### EXERCISE AIM
In the entries below, identify every line with the string "right" and copy it.

>>>

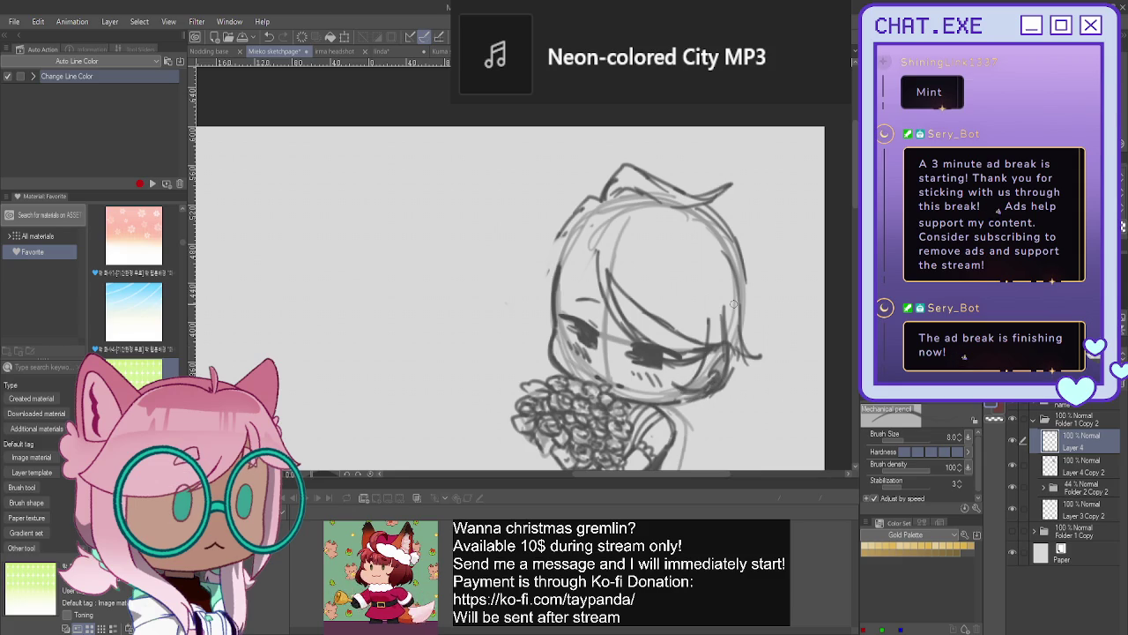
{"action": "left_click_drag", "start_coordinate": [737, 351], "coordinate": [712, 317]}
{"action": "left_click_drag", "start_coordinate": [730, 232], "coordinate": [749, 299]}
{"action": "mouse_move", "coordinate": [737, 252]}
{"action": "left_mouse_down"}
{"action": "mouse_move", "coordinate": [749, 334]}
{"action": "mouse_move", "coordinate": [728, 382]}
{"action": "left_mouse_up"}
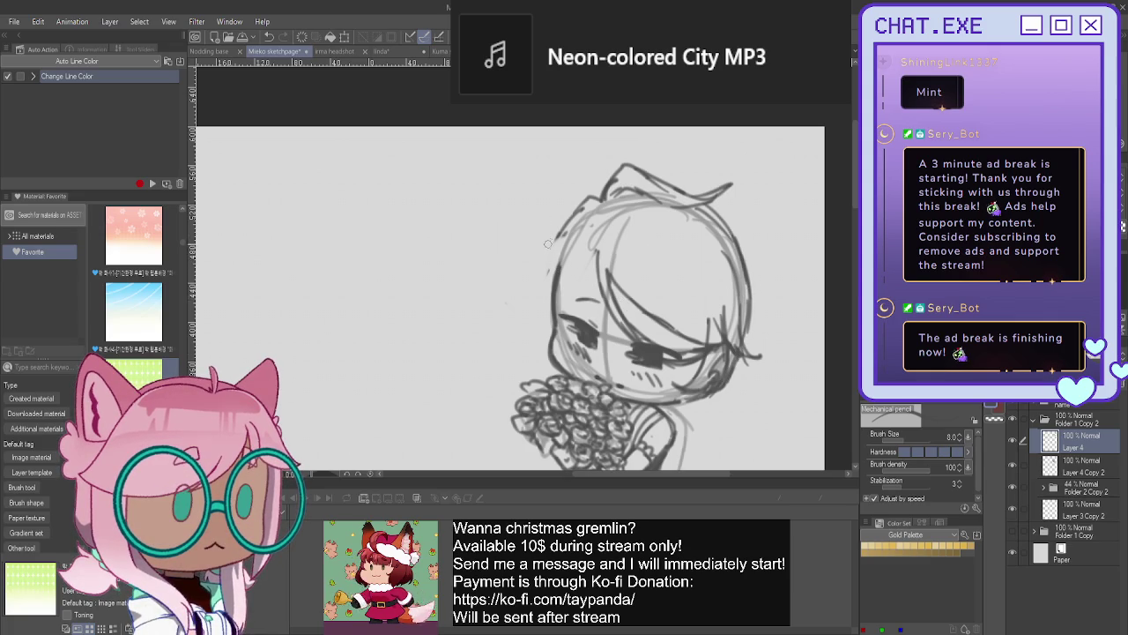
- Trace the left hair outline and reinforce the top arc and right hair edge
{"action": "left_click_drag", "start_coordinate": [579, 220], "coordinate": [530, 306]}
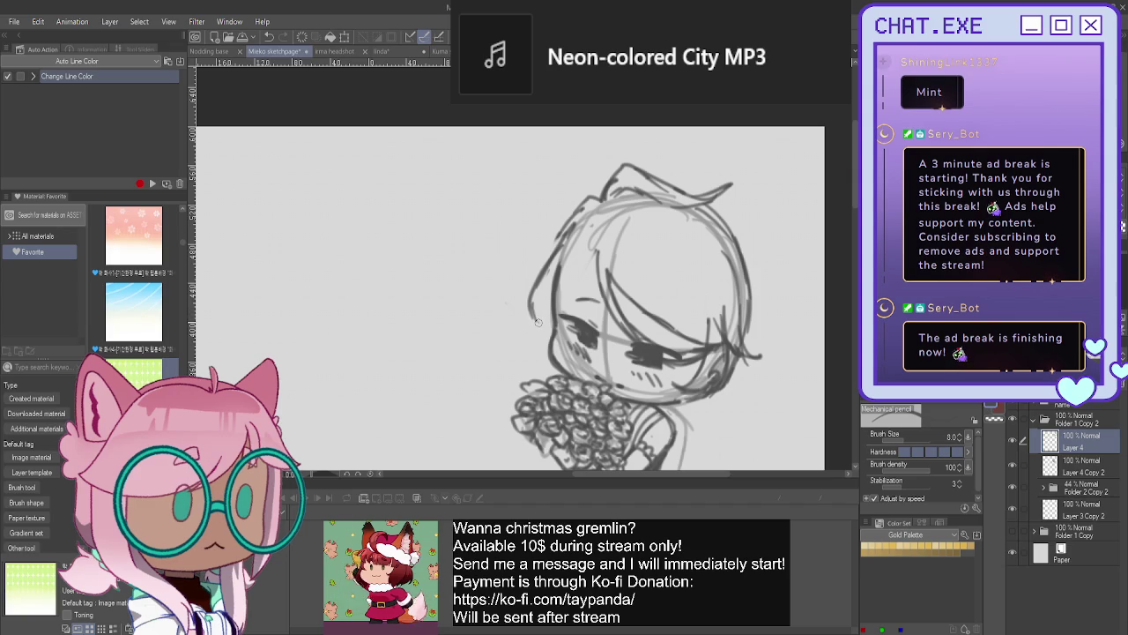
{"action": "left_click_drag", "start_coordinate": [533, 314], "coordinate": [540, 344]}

<<<
>>>

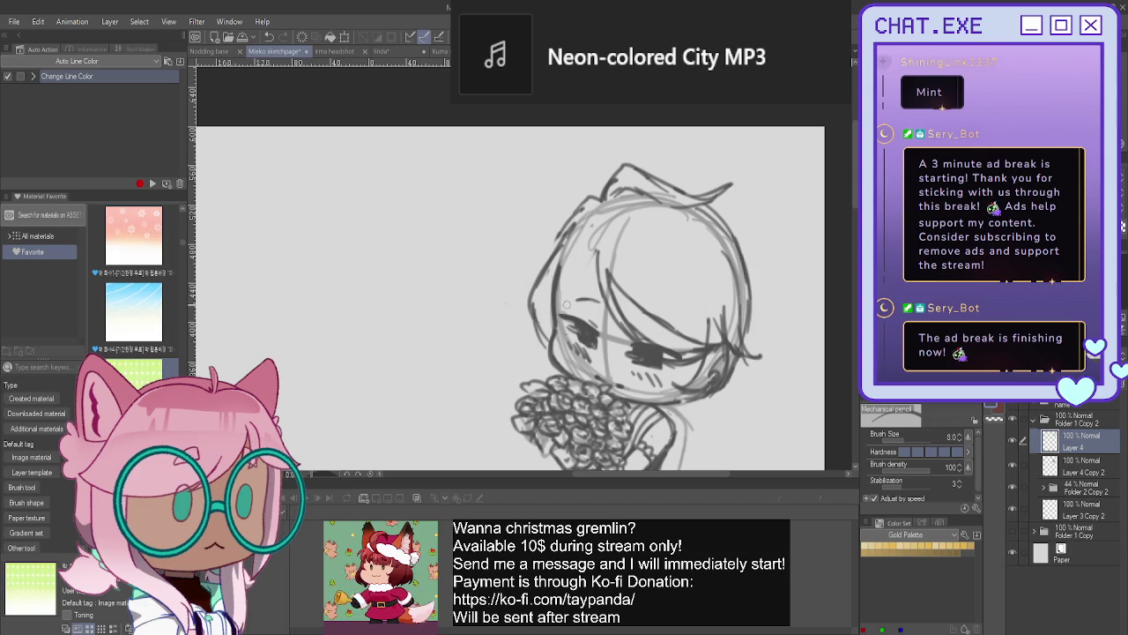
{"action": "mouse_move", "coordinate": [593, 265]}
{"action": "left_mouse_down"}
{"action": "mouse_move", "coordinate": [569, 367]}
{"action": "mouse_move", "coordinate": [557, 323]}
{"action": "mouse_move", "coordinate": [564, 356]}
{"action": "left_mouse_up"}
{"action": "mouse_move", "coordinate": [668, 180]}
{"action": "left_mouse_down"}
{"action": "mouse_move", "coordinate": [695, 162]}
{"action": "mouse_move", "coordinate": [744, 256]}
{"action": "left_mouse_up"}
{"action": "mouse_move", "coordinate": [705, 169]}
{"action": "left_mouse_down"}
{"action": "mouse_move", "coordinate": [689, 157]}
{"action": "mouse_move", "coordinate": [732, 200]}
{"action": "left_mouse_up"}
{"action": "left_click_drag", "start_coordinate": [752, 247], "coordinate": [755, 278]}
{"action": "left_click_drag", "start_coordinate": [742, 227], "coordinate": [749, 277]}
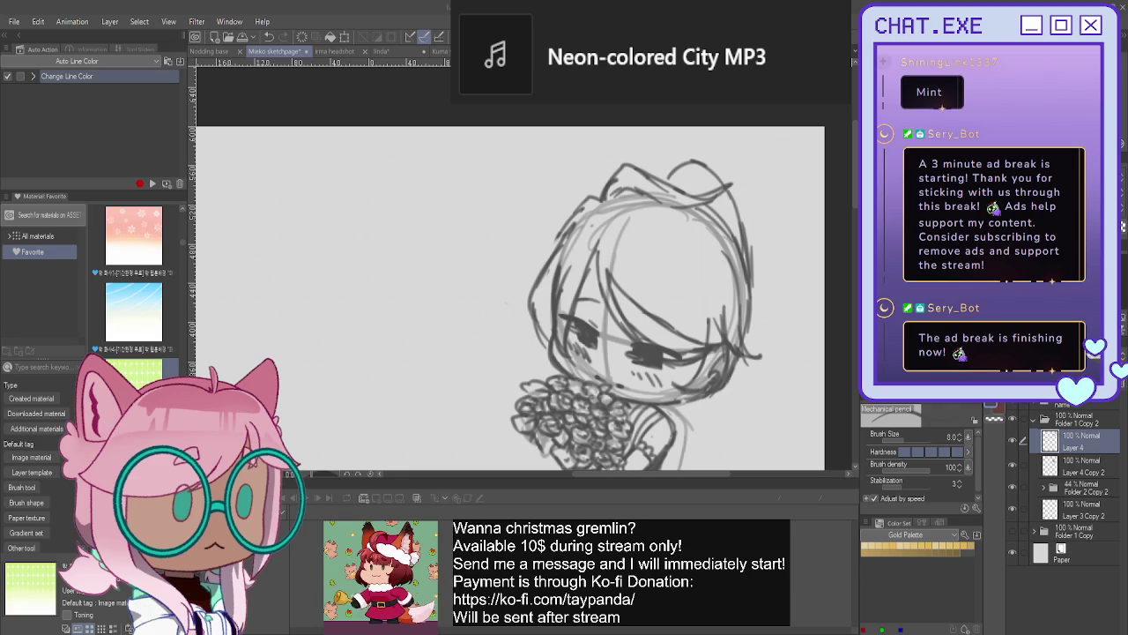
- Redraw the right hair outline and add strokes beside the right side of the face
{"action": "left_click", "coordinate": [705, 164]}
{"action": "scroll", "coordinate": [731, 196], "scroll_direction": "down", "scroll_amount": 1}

<<<

### EXERCISE SOLUTION
- Trace the left hair outline and reinforce the top arc and right hair edge
- Redraw the right hair outline and add strokes beside the right side of the face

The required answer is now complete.